Postmenopausal hormone therapy in the prevention and treatment of osteoporosis
- Harold N Rosen, MD
Harold N Rosen, MD
- Assistant Professor in Medicine
- Harvard Medical School
- Marc K Drezner, MD
Marc K Drezner, MD
- Section Editor — Bone Disease
- Professor of Medicine
- University of Wisconsin Medical School
- Section Editors
- Robert L Barbieri, MD
Robert L Barbieri, MD
- Editor-in-Chief — Obstetrics, Gynecology and Women's Health
- Section Editor — General Gynecology and Female Reproductive Endocrinology
- Kate Macy Ladd Professor of Obstetrics, Gynecology and Reproductive Biology
- Harvard Medical School
- William F Crowley, Jr, MD
William F Crowley, Jr, MD
- Section Editor — Female Reproductive Endocrinology
- Daniel K Podolsky Professor of Medicine
- Harvard Medical School
Normal women have menopause (ovarian failure) at a mean age of 51 years. The resulting lack of estrogen is associated with rapid bone loss due to increased bone resorption and often consequent osteoporosis (see "Pathogenesis of osteoporosis"). Many women also experience menopausal symptoms, including hot flashes, vaginal dryness, and urinary symptoms, all of which are relieved most effectively by estrogen therapy with or without a progestin.
For women with menopausal symptoms, estrogen is often given short term (six months to five years), with the goal of eventual tapering and discontinuation (unless there is a compelling reason to continue long term). (See "Menopausal hot flashes".)
Prior to the publication of the Women's Health Initiative (WHI), long-term (more than five years) estrogen and combined estrogen-progestin therapy were routinely prescribed for osteoporosis and coronary heart disease (CHD) based upon observational data demonstrating a protective antiresorptive effect of estrogen on bone and a positive effect on the heart.

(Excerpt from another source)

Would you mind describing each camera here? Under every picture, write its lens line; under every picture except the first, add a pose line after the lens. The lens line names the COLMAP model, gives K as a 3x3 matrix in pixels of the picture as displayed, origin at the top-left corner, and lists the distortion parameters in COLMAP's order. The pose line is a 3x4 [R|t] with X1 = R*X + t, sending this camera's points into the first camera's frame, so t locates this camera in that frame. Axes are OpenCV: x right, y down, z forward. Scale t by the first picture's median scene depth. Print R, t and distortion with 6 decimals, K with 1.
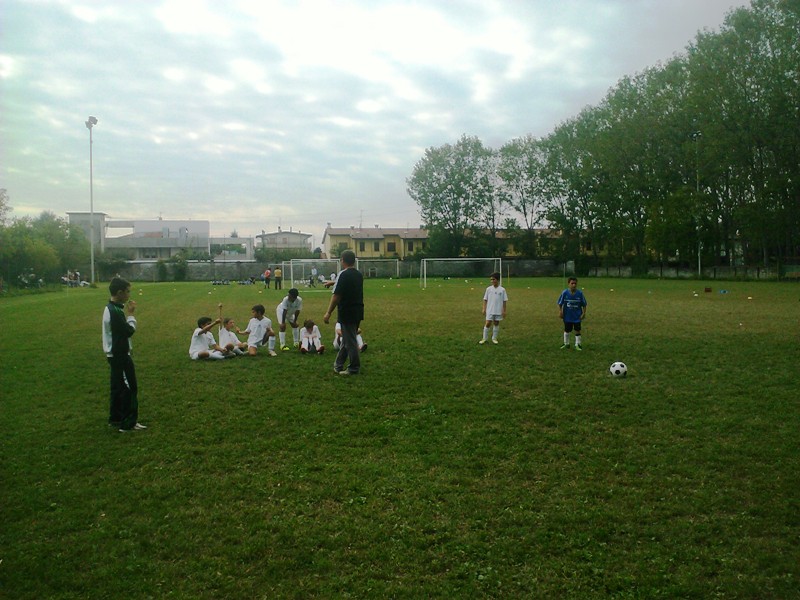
lens RADIAL K [[836.7, 0, 382.0], [0, 836.7, 326.2], [0, 0, 1]] dist [-0.004384, 0.000000]
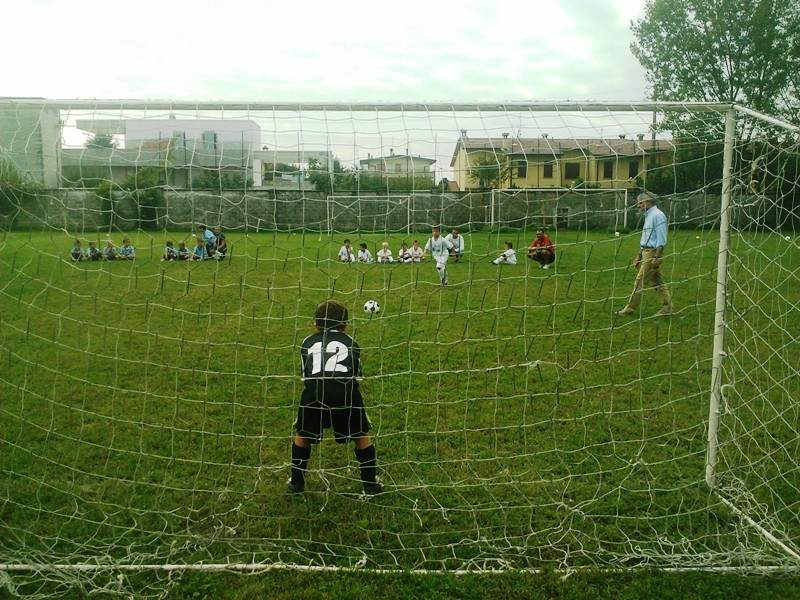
lens RADIAL K [[779.2, 0, 402.0], [0, 779.2, 305.5], [0, 0, 1]] dist [0.035864, 0.000000]
pose [[0.991451, 0.028663, -0.127295, -0.033982], [-0.021336, 0.998056, 0.058554, -0.031981], [0.128725, -0.055337, 0.990135, 0.455266]]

However, currently available data from clinical trials do not confirm that estrogen prevents or delays cardiovascular disease. To the contrary, the WHI and other trials suggest that combined estrogen-progestin is not cardioprotective and may slightly increase risk when used for either primary or secondary prevention of CHD. Moreover, combined therapy increases the risk of stroke, venous thromboembolism, and breast cancer , while unopposed estrogen therapy may increase stroke and venous thromboembolism, but not CHD or breast cancer risk. Of note, follow-up analyses suggest that older, but not younger, postmenopausal women have excess CHD risk. (See "Menopausal hormone therapy and cardiovascular risk" and "Menopausal hormone therapy and the risk of breast cancer".)
In light of the WHI data and the efficacy of other antiresorptive drugs, including bisphosphonates and raloxifene, estrogen-progestin therapy should no longer be used solely for the prevention or treatment of osteoporosis. Exceptions include women with persistent menopausal symptoms and those who cannot tolerate the other drugs. (See "Overview of the management of osteoporosis in postmenopausal women".)